[PAGE TEXT]:
——
Category: Quantum

Update: 2/5/07 After some conversations, I’ve realized that there is, I think, a big algorithmic wrench in the endeavor described below. Due to this I’ve added some text to this post in italics to describe what I think this wrench is and why my skeptic meter is getting higher and higher.
I’ve been meaning to blog about this for a while, but haven’t gotten my lazy fingers to do any of the typing: D-wave has announced that they are going to be demoing their 16 qubit machine, called “Orion”, on Feb 13 and Feb 15. Cool pictures here, here, and a pretty dilution fridge here. D-Wave’s homepage has a pretty picture of the two locations their demonstrating at (well they are remotely demonstrating, I guess kind of hard to hall your lab down to California!)
Okay enough pictures! Onto the details. Sixteen qubits! ???
First the details. The system they set up claims to be an adiabatic quantum computer with sixteen qubits. It has a Hamiltonian which is made up of ising interactions plus a single qubit term which is along the direction of the ising interaction and a transverse field. The idea, of course, is to use this for adiabatic quantum algorithms. Finding the ground state of a two dimensional ising model with a magnetic field (where each of the field values of the ising terms of magnetic field terms is a problem instance) is NP-complete. So the idea, I guess is to start with all transverse magnetic field, and start in the ground state of this system, and then drag the system to the new groundstate of the Ising model on your sixteen qubits. Sounds fun. Now one thing to think about is 2 to the 16 is about 65 thousand. So a brute force search of the ground state will most certainly be feasible and beat out the D-wave computer. But who cares, right? I mean the proof of principle is more important! Indeed. And there are many things to think about from what we know about the system….some postivie and some negative.
——
[SOURCE DATA]:
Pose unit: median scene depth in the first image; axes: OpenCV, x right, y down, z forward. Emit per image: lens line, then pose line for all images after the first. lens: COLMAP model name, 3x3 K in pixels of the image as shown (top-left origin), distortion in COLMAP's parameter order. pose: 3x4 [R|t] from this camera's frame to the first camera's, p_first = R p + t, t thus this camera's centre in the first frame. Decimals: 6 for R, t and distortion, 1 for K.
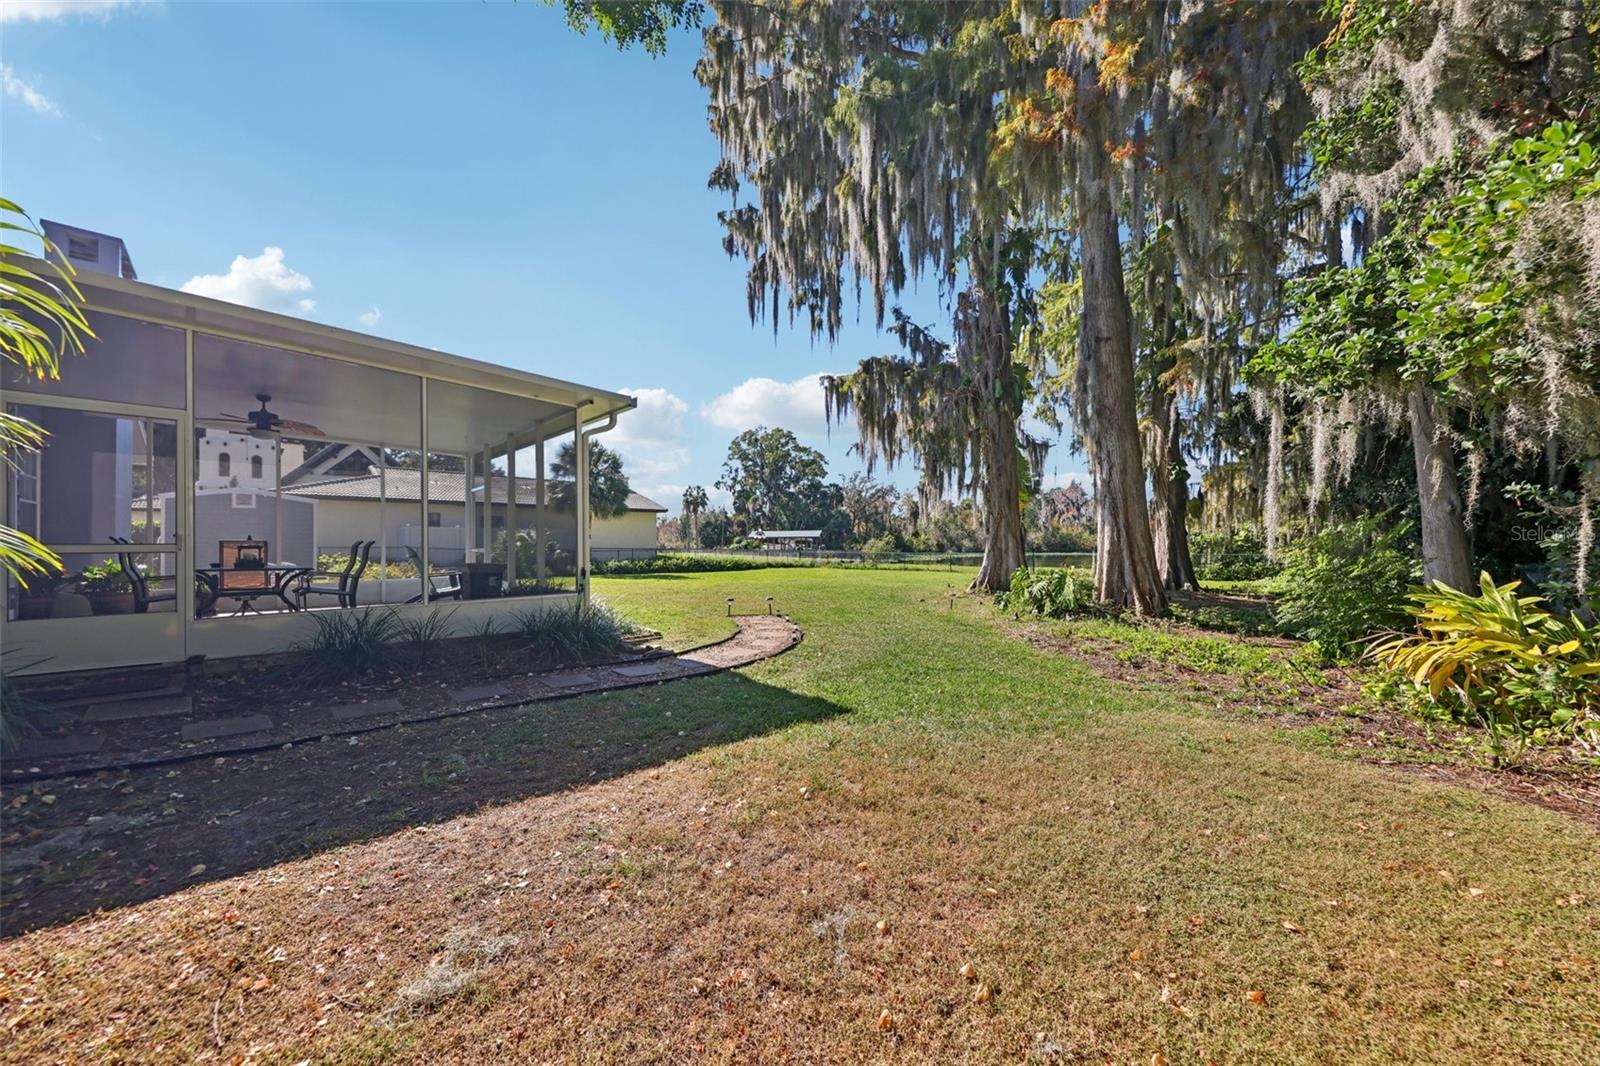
lens RADIAL K [[538.8, 0, 785.1], [0, 538.8, 541.3], [0, 0, 1]] dist [0.001010, 0.000011]
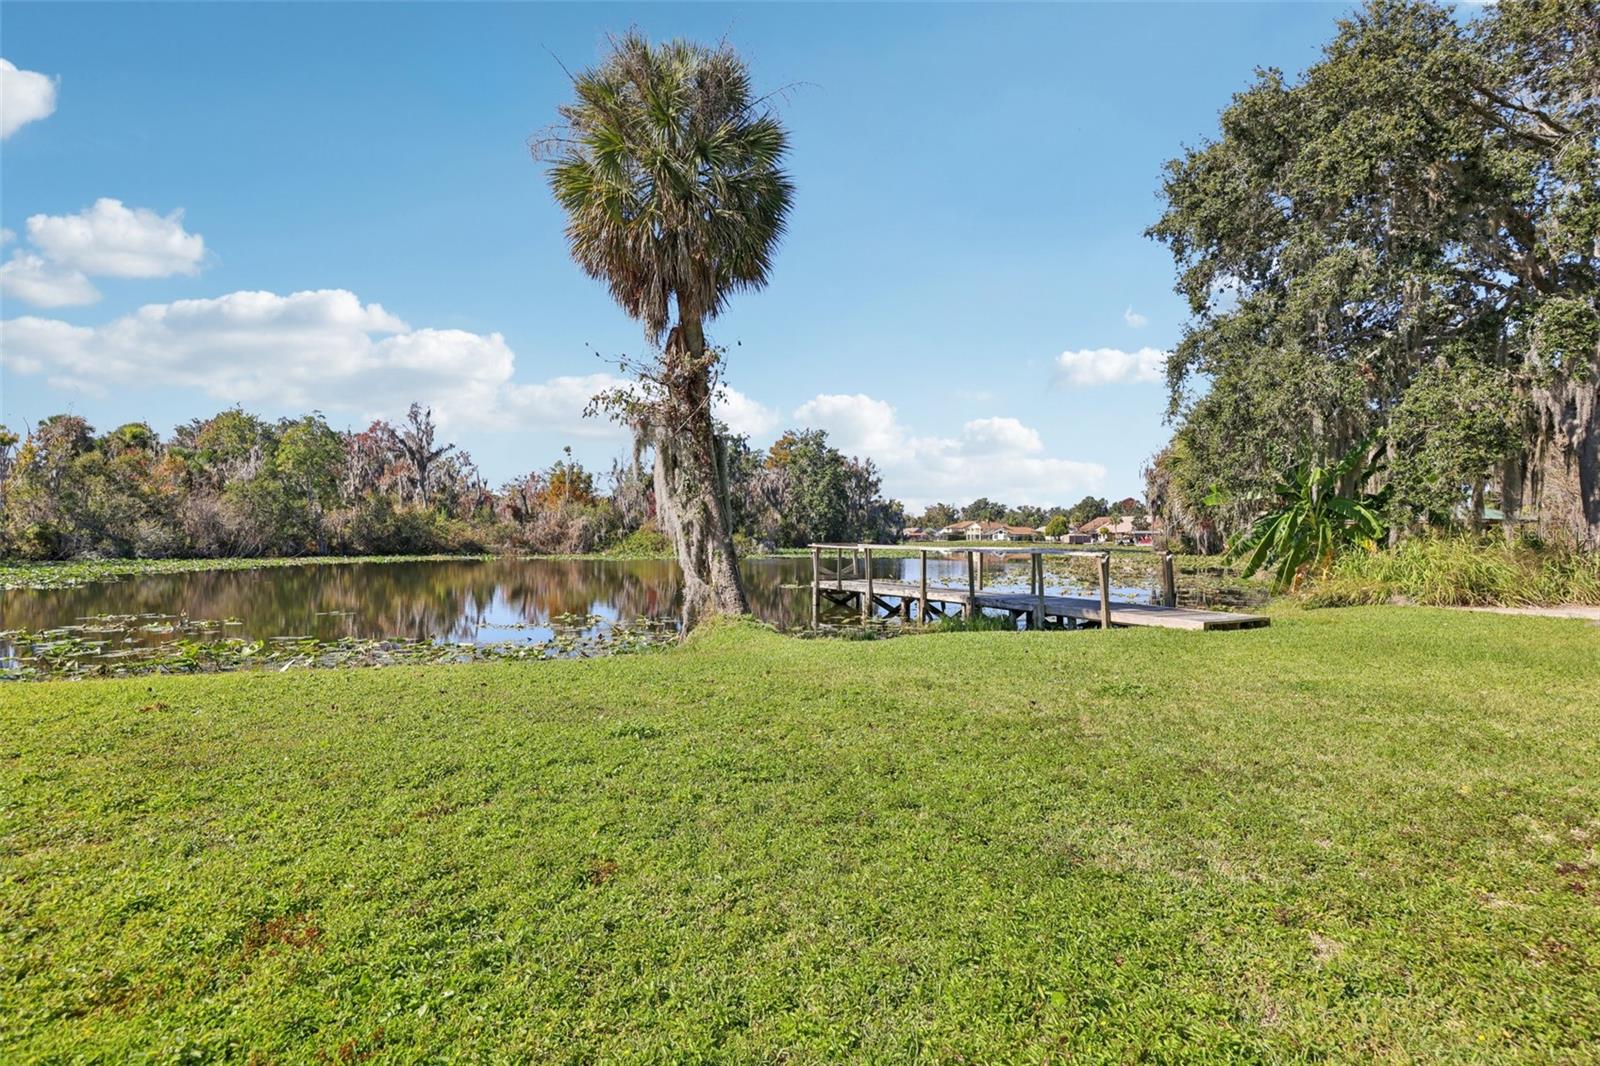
——
[PROBLEMS AND TASKS]:
a. In the D-Wave post, on which dates will the 16-qubit machine be demonstrated?
b. Go on with the D-Wave post, picking up right after its last sentence.

[TASK RESULTS]:
a. Feb 13 and Feb 15.

b.
Okay, since I’m generally a postivie guy, I’ll start out with the negatives. 😉 First of all, I understand, and certainly the D-wave people understand, that we do not think that quantum comptuers can solve NP-complete problems in polynomial time. We do believe however, that they can achieve polynomial speedups over the classical algorithm for brute force searching. So great, the question is whether this quadratic Grover type speedup is useful in practice. (Update: 2/5/07 Okay, so there appears to be a big problem with this, as far as I understand it. So if you have a Grover type search where there is one marked item, and you run a linear extrapolating adiabatic algoithm, you get no speedup. But if you slow down at just the right time, then you can get a quadratic speedup. Basically the idea is to slow down where the algorithm has it’s smallest gap. But now there is a problem: how do you know when to perform such a slowing down (a priori)? Further, how do you know what extrapolation to try? Finally, NP-complete does not mean only on solution, so what do you do with multiple solutions? As far as I know, for a system like the Ising model in a magnetic field in 2D, we have no idea how to realize the quadratic speedup because we cannot tell when to slow down! So color me extremely skeptical about using this sort of setup for quadratic speedups.) Now there are lots of interesting questions here. For example, you need to compare the quadratic speedup to the best known SAT solvers. Does Groverish search really help? (I could be wrong here, but my impression was that it is not known how to beat the best SAT solvers??? Help, experts correct me!) But the real problem I have is just one of PR. All this mention of NP-complete for their adiabatic quantum computer makes it sound distinctly like they are claiming that they can efficiently solve NP-complete problems. Don’t believe me? Well read the comments on the blog post linked above and you’ll see what I mean. Now, I know this is nitpicky, but I think when you’re dealing in a field which is highly highly highly susceptible to hype hype hype, you need to be extra careful. (Update 2/5/07: Indeed, given that we do not know how to even achieve this quadratic speedup for the type of setting this system, I don’t see why they can claim much relationship to quantum computing speedups at all?
Okay, so that’s kind of a low blow, just disagreeing with PR. I’m happy to admit it’s not something that is that important. The real question of course is: will this thing work? Is it a quantum computer? What fidelities do they achieve. Wowa..one thing at a time. (1) It will work. If it didn’t they’d be silly to demo it. And they are deadly serious (well deadly if you are an NP-complete problem 😉 )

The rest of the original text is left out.